「マルチバース(多元宇宙空間)な世界観」ドクター・ストレンジ マルチバース・オブ・マッドネス bunmei21さんの映画レビュー(感想・評価)
マルチバース(多元宇宙空間)な世界観
マーベル作品は、『アベンジャーズ・エンドゲーム』後、新たに『エターナルズ』が後継者と思っていたが、先日公開された『スパイダーマン ノー・ウェイ・ホーム』で、ストレンジとコラボし、新たな展開への序章となった。
その際に時空を歪めてしまい現れた、マルチバースの世界が、今回の舞台。『スパイダーマン NWH』のラストから繋がるストーリーとなっている。元々、スリング・リングで自由に異空間に移動できるストレンジだが、本作では、現実とは別空間の、サノスとの戦いで、ストレンジが死んだとされている、マルチバースに出向いての魔術合戦。
ストーリーは、正直、難解。というのも、単にマーベル作品を継承するだけではなく、ディズニー・ドラマの『ワンダヴィジョン』の内容が絡んでくるため。今回のヴィランが、アベンジャーズで、数奇な運命ながらも共に闘ったワンダというのが、そのドラマの流れになるらしい。ドラマを未鑑賞の為、詳細は不明。
今回、新たなキャラクターのアメリカ・チャベスが登場。
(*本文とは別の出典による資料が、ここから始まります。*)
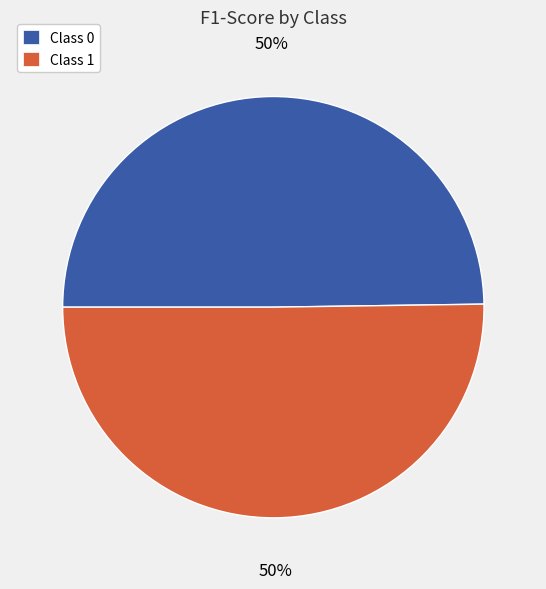

Is it true that Class 0 is 50% of the pie?

True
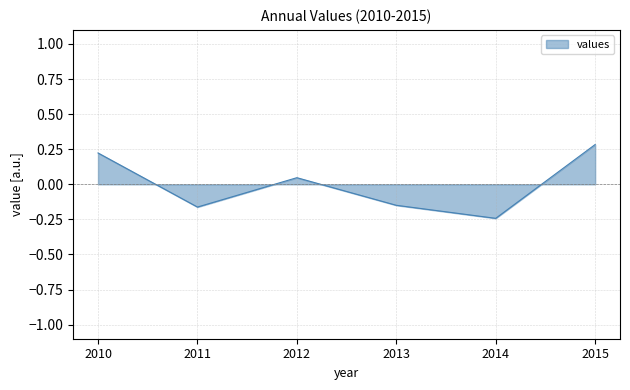

What is the difference between the second highest and minimum values?

0.5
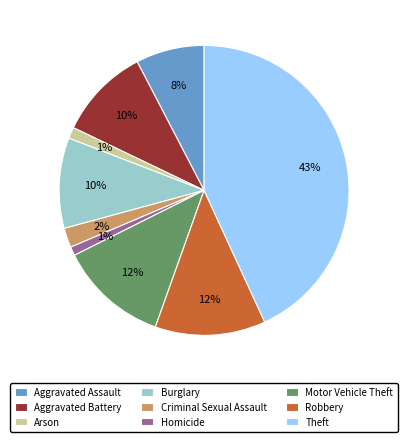

Between Theft and Aggravated Assault, which is larger?

Theft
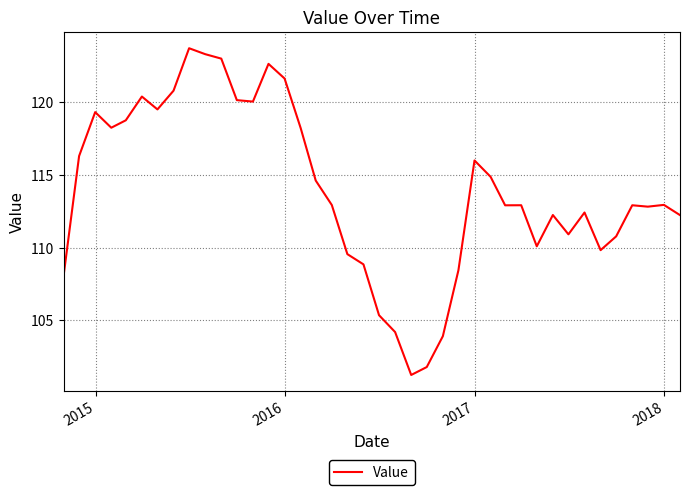

What is the difference between the maximum and minimum values?

22.5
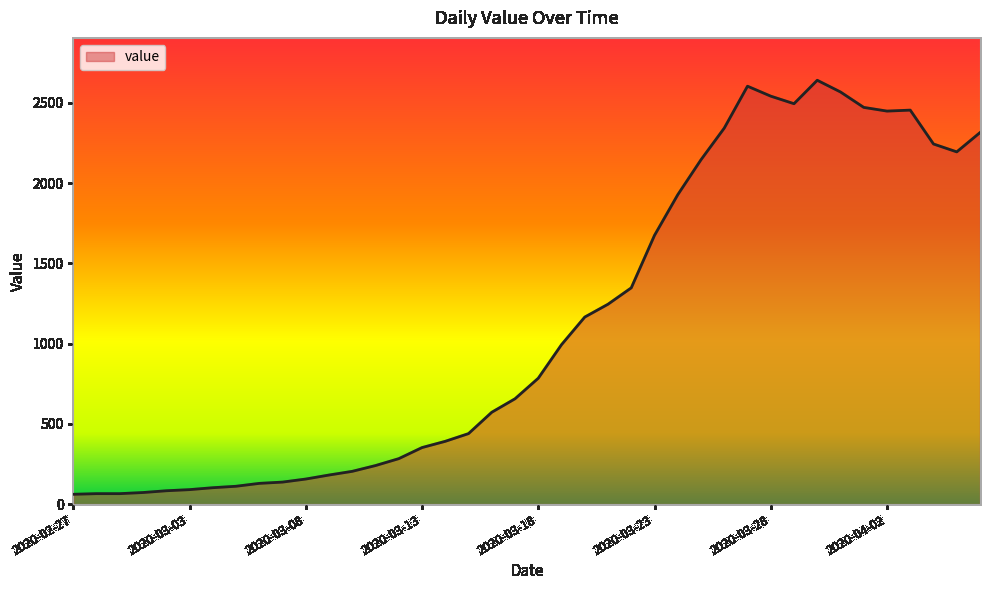

What is the smallest value displayed?

61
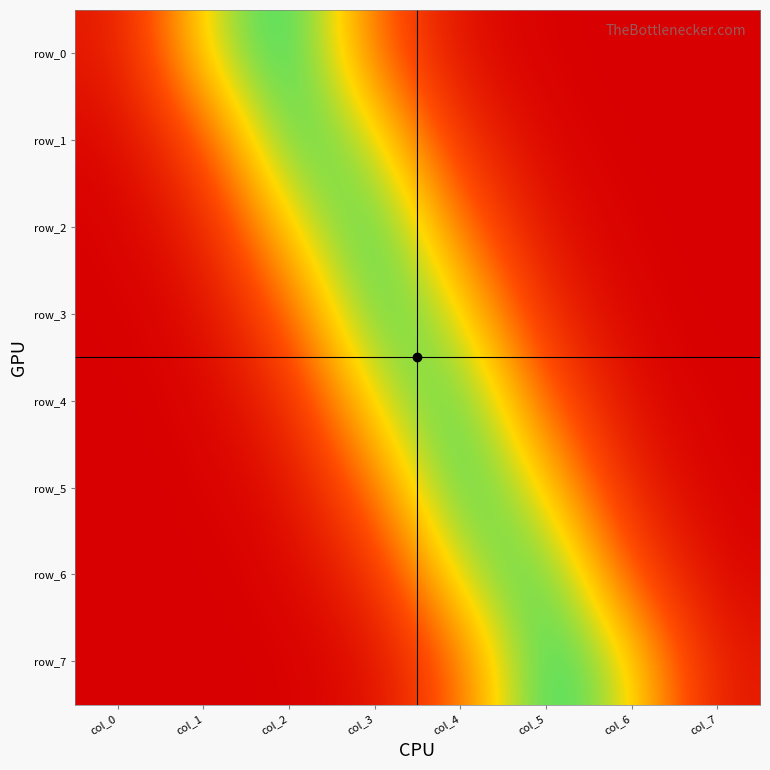

At col_1, list the series in order from smallest to largest.

row_7, row_6, row_5, row_4, row_3, row_2, row_1, row_0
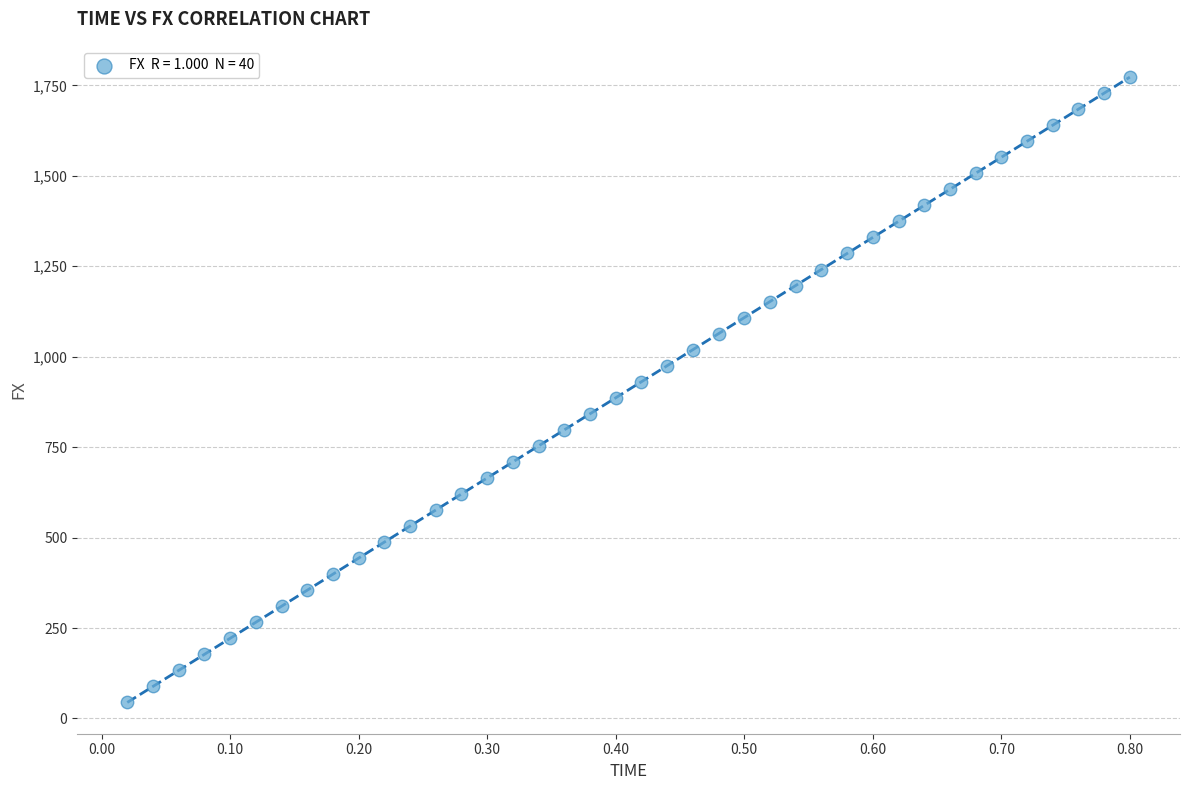

What is the range of X values (max minus min)?

0.8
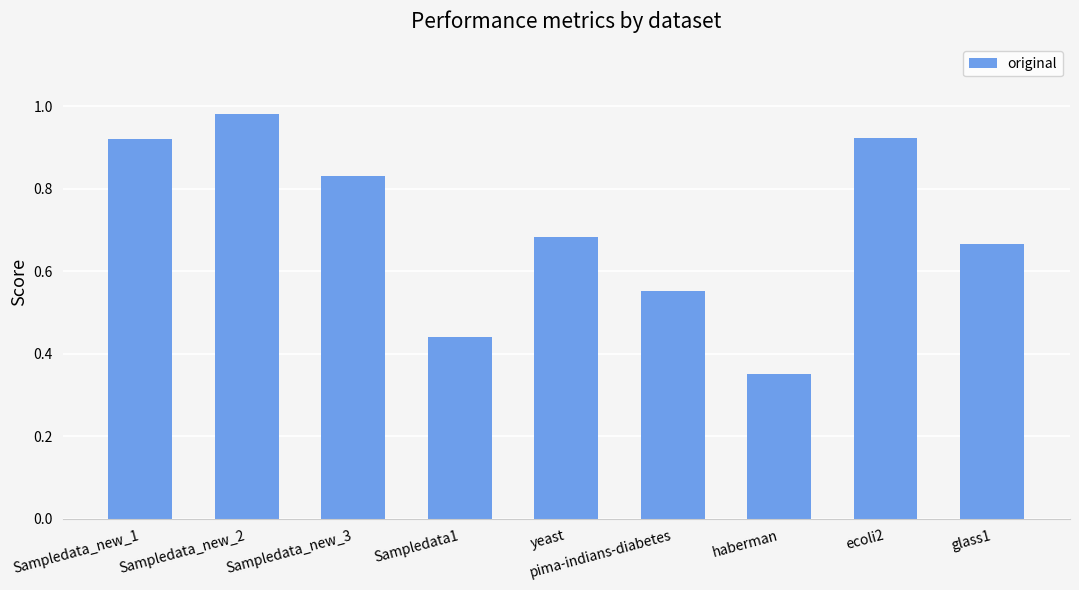

The value at Sampledata1 is 0.7. True or false?

False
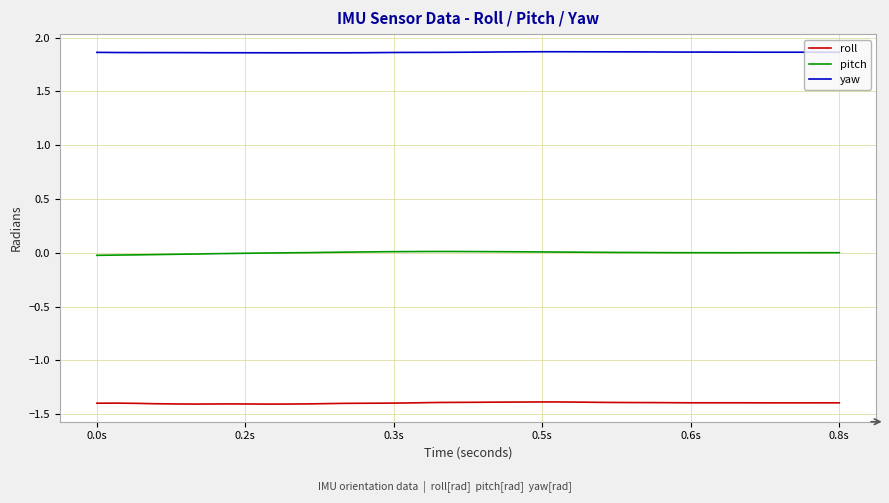

List the series in order of their overall mean, highest first.

yaw, pitch, roll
彼女の持つ強大なパワーを吸収しようとするワンダを、ストレンジが阻止する物語なのだが、なぜパワーを必要とするか、その理由がなかなか掴めなかった。後半になり、その理由となる前半の布石が回収され、納得したが…。
また、ストレンジというと、これまで自分本位で、傲慢さが目立ち、共闘できないキャラとして描かれたていた。しかし、本作では、ワンダの力に屈し、窮地に落ちた時に、図らずも愛するクリスティーに、悪霊から守って欲しいと頼ったところが、新たなストレンジのキャラとして、新鮮さが垣間見えた。
本作は、サム・ライミが監督。ストーリーは難解だったが、異次元空間の色彩美や激しいアクションシーンの映像は、VFXを多用し、文句なく一流。
また、彼独特のダーク・ホラーな世界観も、ゾンビ・ストレンジや取り憑かれた悪霊などによっても、十分描かれている。また、正義のユニット『イルミナティ』の登場も憎い演出だったが、あまりにぞんざいな扱いだったのは残念だった。特にプロフェッサーが…。
当然、ラストには、次作へとつながるオマケつき。何と、あの人がストレンジを招きに来るのは、思わずニヤリなサプライズ。マルチバースが、開かれたからには、マーベル作品は、いったいどこまで幅を広げていくのか、見当もつかない。